Second, no, having antibacterial threads would make almost no difference in the average medical facility. Just think of what gets tracked in on visitor shoes, lands on medical personnel's socks or skin after trips to the bathroom, trips between sick patients and between hand washings, and is festering in seldom-cleaned corners/ducts/etc.
>> Why bother trying to maintain their failed maps system when there are several others
Maps aren't a service tech companies want to provide to get you from point A to point B anymore. Instead, tech companies want to know where you are so you will be directed to nearby businesses (paying advertising fees) that will sell things to you. In other words, it might be best to say that Apple is reinvesting in a marketing platform that uses maps.
>> blame Apple
Actually, I'll blame other laptop makers. Build me something like Apple's MacBook only more upgradable and you can have my MacBook money. (For the same reason, Apple feels no pressure to upgrade its aging set.)
>> Hayabusa 2 has been travelling toward the space rock Ryugu
Did someone intentionally sprinkle the name "Ryu Hayabusa" into mission? I have a bad feeling about this...
>> your only motivation for coming in to work and doing your job is so you don't make a mistake and have all 8 of your bosses stopping by
If you don't go into work, you won't have any bosses stopping by: problem solved! (In all seriousness, make sure this is really in your solution set and you'll be happier wherever you are.)

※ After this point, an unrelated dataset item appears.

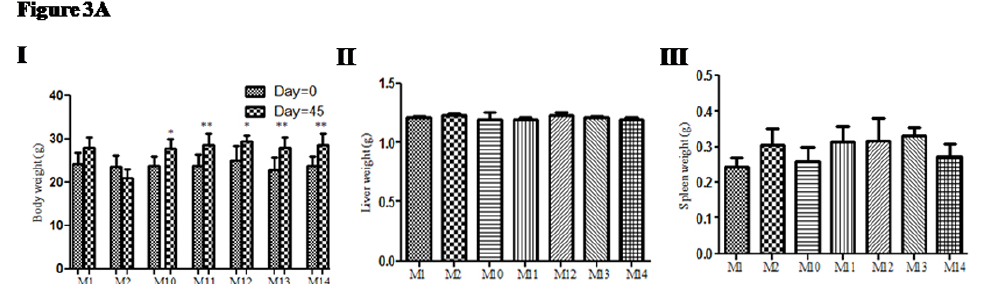
Fig. 3A. Adjunct therapy of recombinant cytokines (IL-17A and IFN- γ ) along with sub-optimal dose of AmpB, influence in significant improvement in body weight but not change in organ weight: (I) Change in body weight (II) Change in liver weight (III) Change in spleen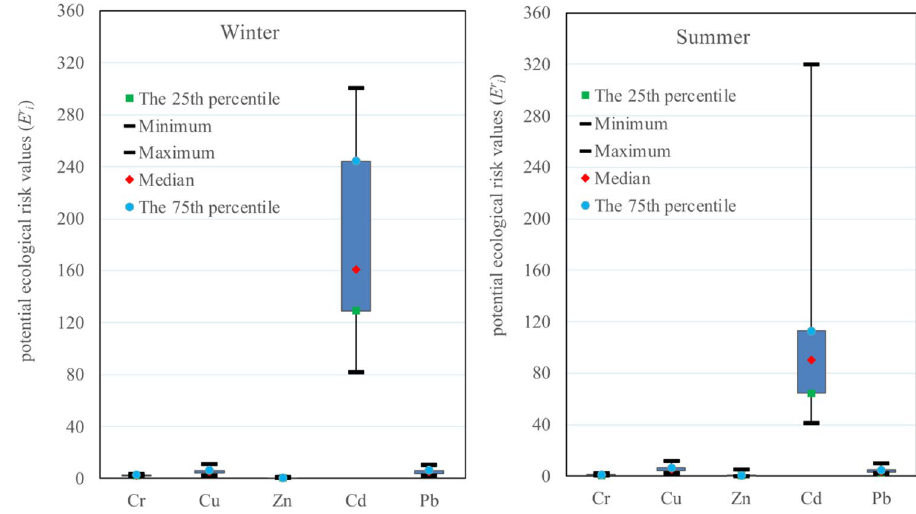
Fig. 5 Ecological risk index of heavy metals in the surface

>> the percentage of Tech Workers that burnt out is higher than the 57% quoted, considering the possibility of even higher % of the severely burnout left IT for other fields, or worse, suffered ill health (physical of mental) and is now sitting at home broken
Over their lifetime? Yes, I'd say the "burned out at least once in their lifetime" number is higher than 57%. (I've been there myself twice in a twenty-year career.) My original point is that you need to understand that there's a real difference between "golly, this job is _hard_ and not everyone _likes_ me" and "I really can't handle this shit". If 57% of us were all at the second point ("I'm truly burned out") at any given point in time, then IT/tech would seriously cease to function.
Career-wise you just need to make sure you're making enough bank during the high-stress periods of your job that you CAN say "fuck it - I'm going home" on any given Tuesday at 2:14pm, if that's when you realize you're truly burned out (and your health/marriage/friendships/parenting/etc. is suffering).
>> gatekeep
The word you are looking for is "define". Yes, this survey did a piss-poor job of defining "job burnout" so I'm helping them with the task.